The party moved down the passage into the front room. It was empty, but clean and sunny. There was a window looking on to the tangled front garden.

‘This is the dining room,’ said Hermione. ‘We’ll measure it this way, Rupert—you go down there—’

‘Can’t I do it for you,’ said Gerald, coming to take the end of the tape.

‘No, thank you,’ cried Hermione, stooping to the ground in her bluish, brilliant foulard. It was a great joy to her to DO things, and to have the ordering of the job, with Birkin. He obeyed her subduedly. Ursula and Gerald looked on. It was a peculiarity of Hermione’s, that at every moment, she had one intimate, and turned all the rest of those present into onlookers. This raised her into a state of triumph.

They measured and discussed in the dining–room, and Hermione decided what the floor coverings must be. It sent her into a strange, convulsed anger, to be thwarted. Birkin always let her have her way, for the moment.

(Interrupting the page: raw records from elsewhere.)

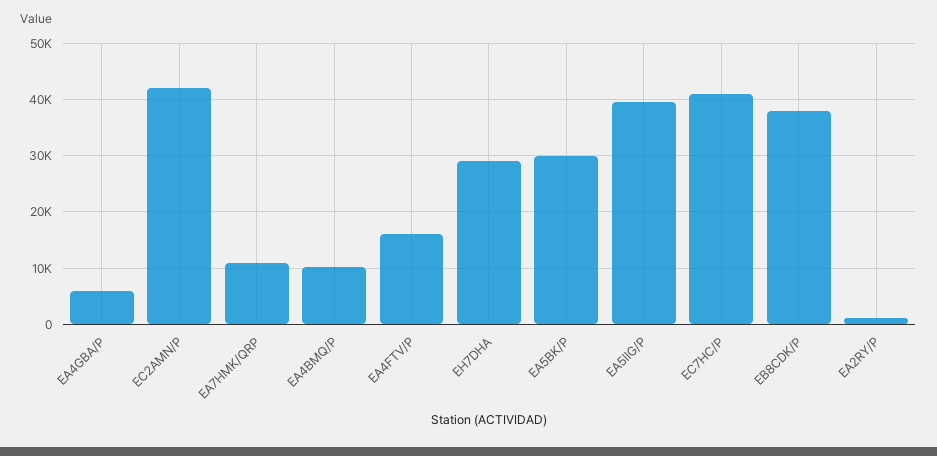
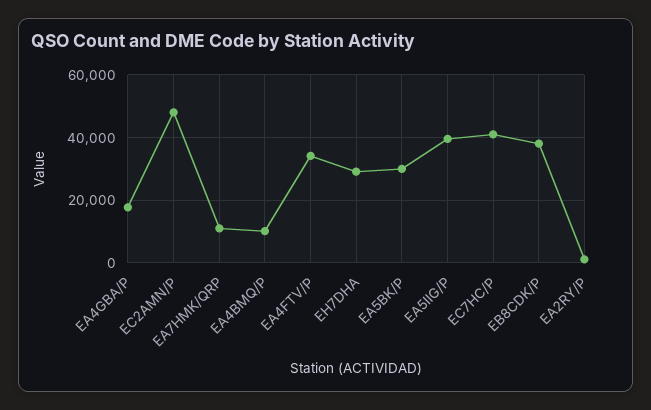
  {
-   "EA4GBA/P": 6000,
+   "EA4GBA/P": 18000,
-   "EC2AMN/P": 42000,
+   "EC2AMN/P": 48000,
    "EA7HMK/QRP": 12000,
    "EA4BMQ/P": 10000,
-   "EA4FTV/P": 16000,
+   "EA4FTV/P": 34000,
    "EH7DHA": 30000,
    "EA5BK/P": 30000,
    "EA5IIG/P": 40000,
    "EC7HC/P": 42000,
    "EB8CDK/P": 38000,
    "EA2RY/P": 2000
  }

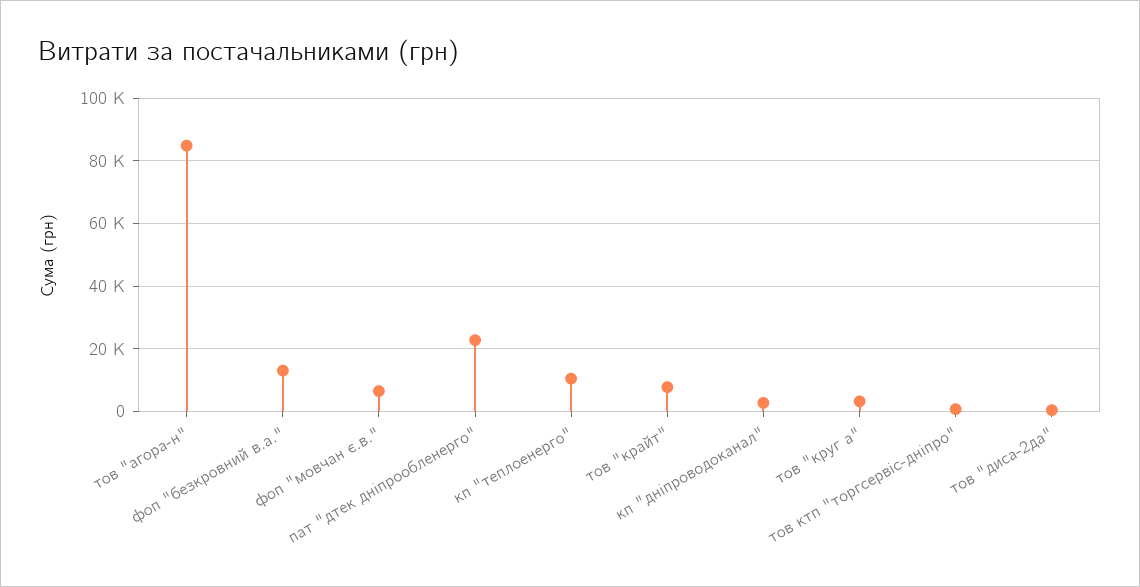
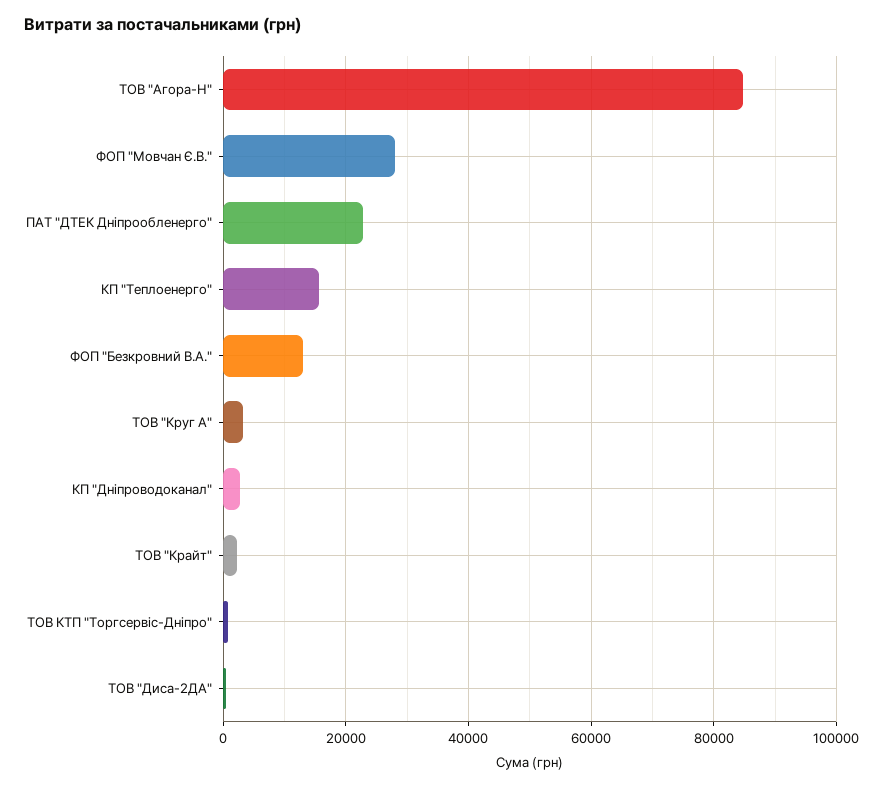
  {
    "тов \"агора-н\"": 84000,
    "фоп \"безкровний в.а.\"": 14000,
-   "фоп \"мовчан є.в.\"": 6000,
+   "фоп \"мовчан є.в.\"": 28000,
    "пат \"дтек дніпрообленерго\"": 22000,
-   "кп \"теплоенерго\"": 10000,
+   "кп \"теплоенерго\"": 16000,
-   "тов \"крайт\"": 8000,
+   "тов \"крайт\"": 2000,
    "кп \"дніпроводоканал\"": 2000,
    "тов \"круг а\"": 4000,
    "тов ктп \"торгсервіс-дніпро\"": 0,
    "тов \"диса-2да\"": 0
  }

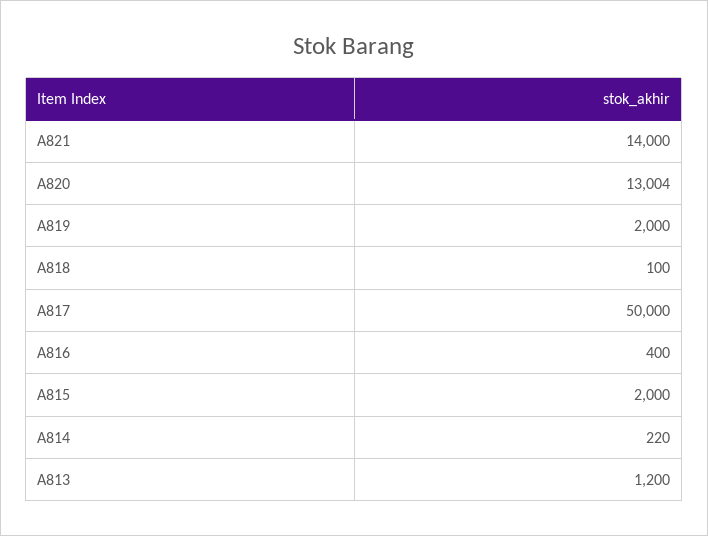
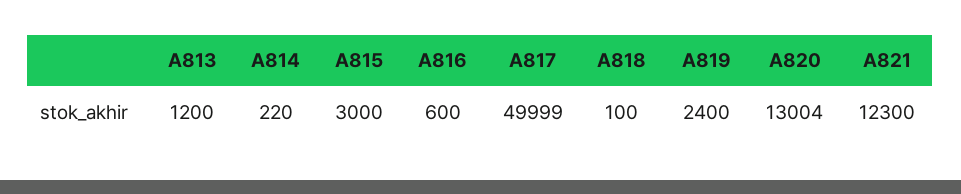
  {
-   "A821": 14000,
+   "A821": 12300,
    "A820": 13004,
-   "A819": 2000,
+   "A819": 2400,
    "A818": 100,
-   "A817": 50000,
+   "A817": 49999,
-   "A816": 400,
+   "A816": 600,
-   "A815": 2000,
+   "A815": 3000,
    "A814": 220,
    "A813": 1200
  }

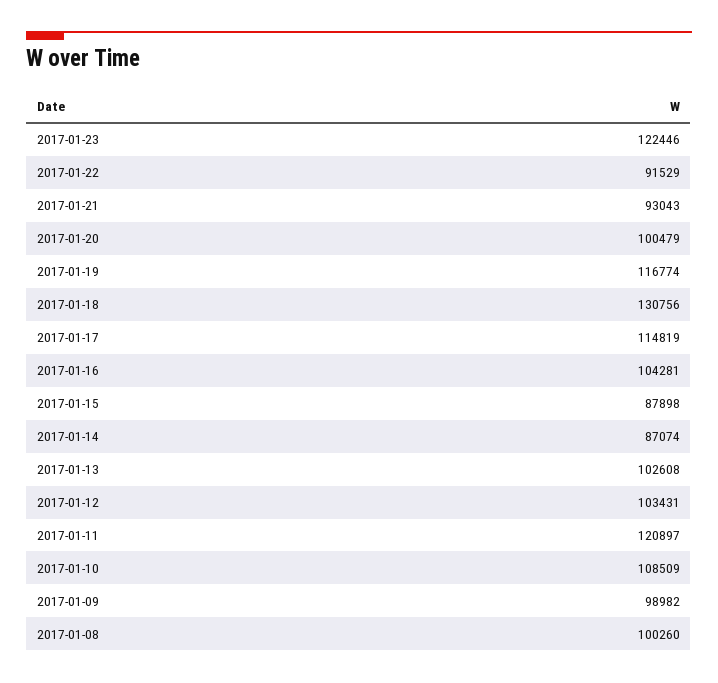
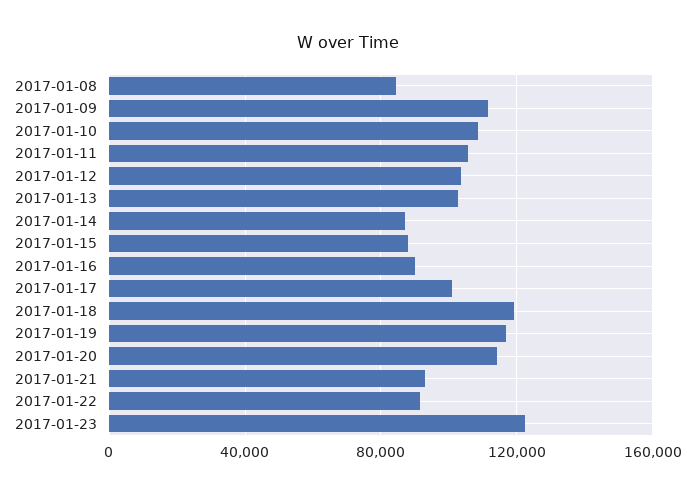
  {
    "2017-01-23": 122446,
    "2017-01-22": 91529,
    "2017-01-21": 93043,
-   "2017-01-20": 100479,
+   "2017-01-20": 115000,
    "2017-01-19": 116774,
-   "2017-01-18": 130756,
+   "2017-01-18": 120000,
-   "2017-01-17": 114819,
+   "2017-01-17": 100000,
-   "2017-01-16": 104281,
+   "2017-01-16": 90000,
    "2017-01-15": 87898,
    "2017-01-14": 87074,
    "2017-01-13": 102608,
    "2017-01-12": 103431,
-   "2017-01-11": 120897,
+   "2017-01-11": 105000,
    "2017-01-10": 108509,
-   "2017-01-09": 98982,
+   "2017-01-09": 110000,
-   "2017-01-08": 100260
+   "2017-01-08": 85000
  }

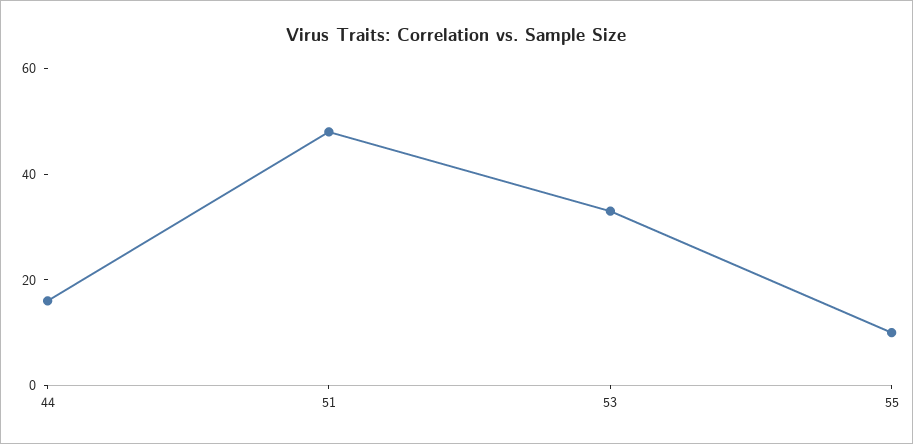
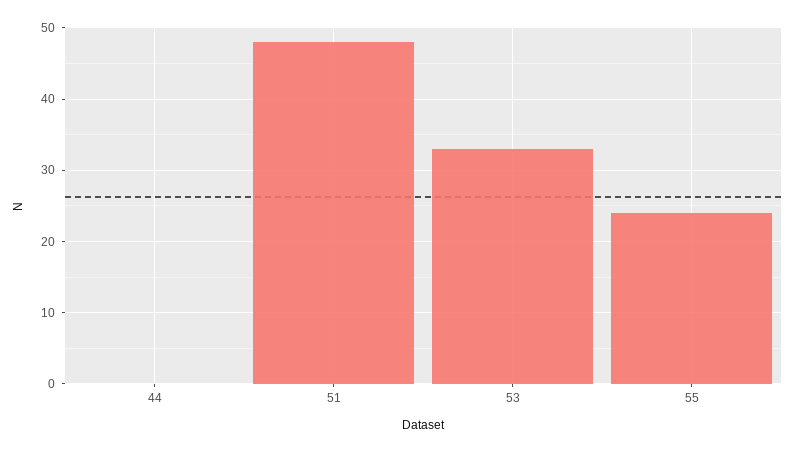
  {
-   "44": 15,
+   "44": 0,
    "51": 48,
    "53": 33,
-   "55": 10
+   "55": 24
  }

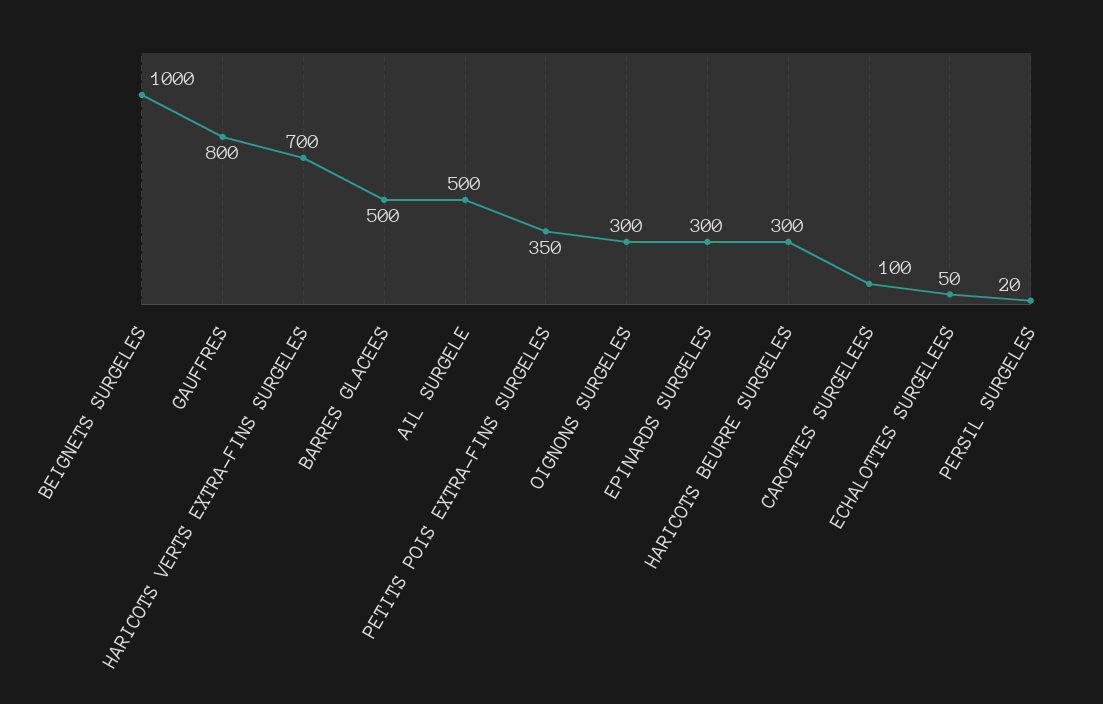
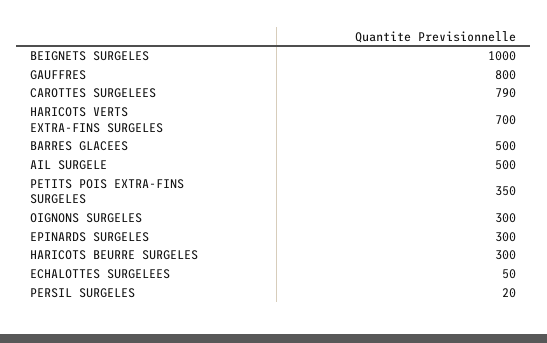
  {
    "BEIGNETS SURGELES": 1000,
    "GAUFFRES": 800,
    "HARICOTS VERTS EXTRA-FINS SURGELES": 700,
    "BARRES GLACEES": 500,
    "AIL SURGELE": 500,
    "PETITS POIS EXTRA-FINS SURGELES": 350,
    "OIGNONS SURGELES": 300,
    "EPINARDS SURGELES": 300,
    "HARICOTS BEURRE SURGELES": 300,
-   "CAROTTES SURGELEES": 100,
+   "CAROTTES SURGELEES": 790,
    "ECHALOTTES SURGELEES": 50,
    "PERSIL SURGELES": 20
  }

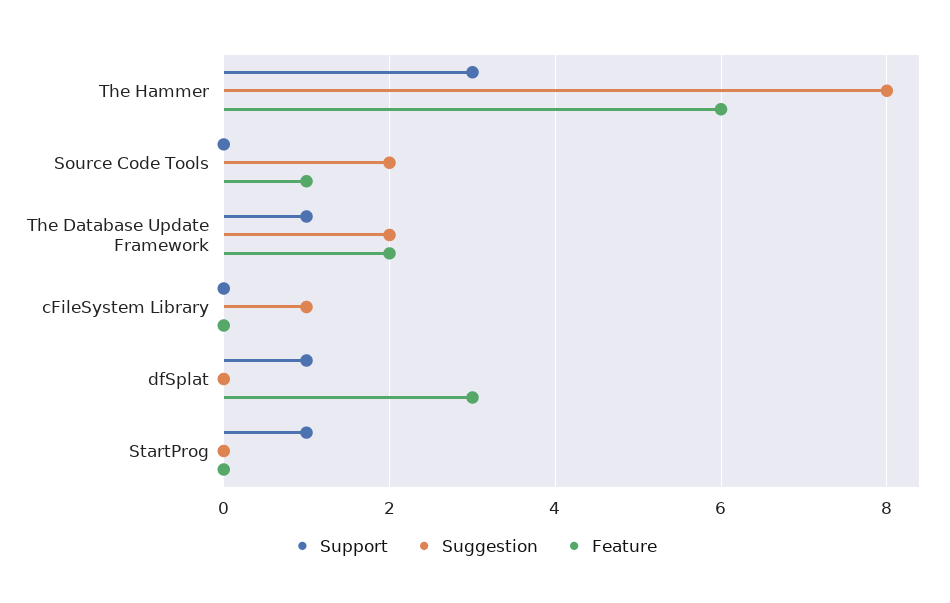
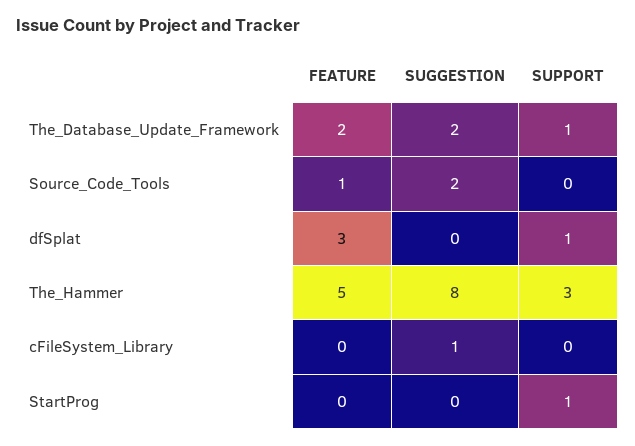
  {
    "Support": {
      "The Hammer": 3,
      "Source Code Tools": 0,
      "The Database Update Framework": 1,
      "cFileSystem Library": 0,
      "dfSplat": 1,
      "StartProg": 1
    },
    "Suggestion": {
      "The Hammer": 8,
      "Source Code Tools": 2,
      "The Database Update Framework": 2,
      "cFileSystem Library": 1,
      "dfSplat": 0,
      "StartProg": 0
    },
    "Feature": {
-     "The Hammer": 6,
+     "The Hammer": 5,
      "Source Code Tools": 1,
      "The Database Update Framework": 2,
      "cFileSystem Library": 0,
      "dfSplat": 3,
      "StartProg": 0
    }
  }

Then they moved across, through the hall, to the other front room, that was a little smaller than the first.

‘This is the study,’ said Hermione. ‘Rupert, I have a rug that I want you to have for here. Will you let me give it to you? Do—I want to give it you.’

‘What is it like?’ he asked ungraciously.

‘You haven’t seen it. It is chiefly rose red, then blue, a metallic, mid–blue, and a very soft dark blue. I think you would like it. Do you think you would?’

‘It sounds very nice,’ he replied. ‘What is it? Oriental? With a pile?’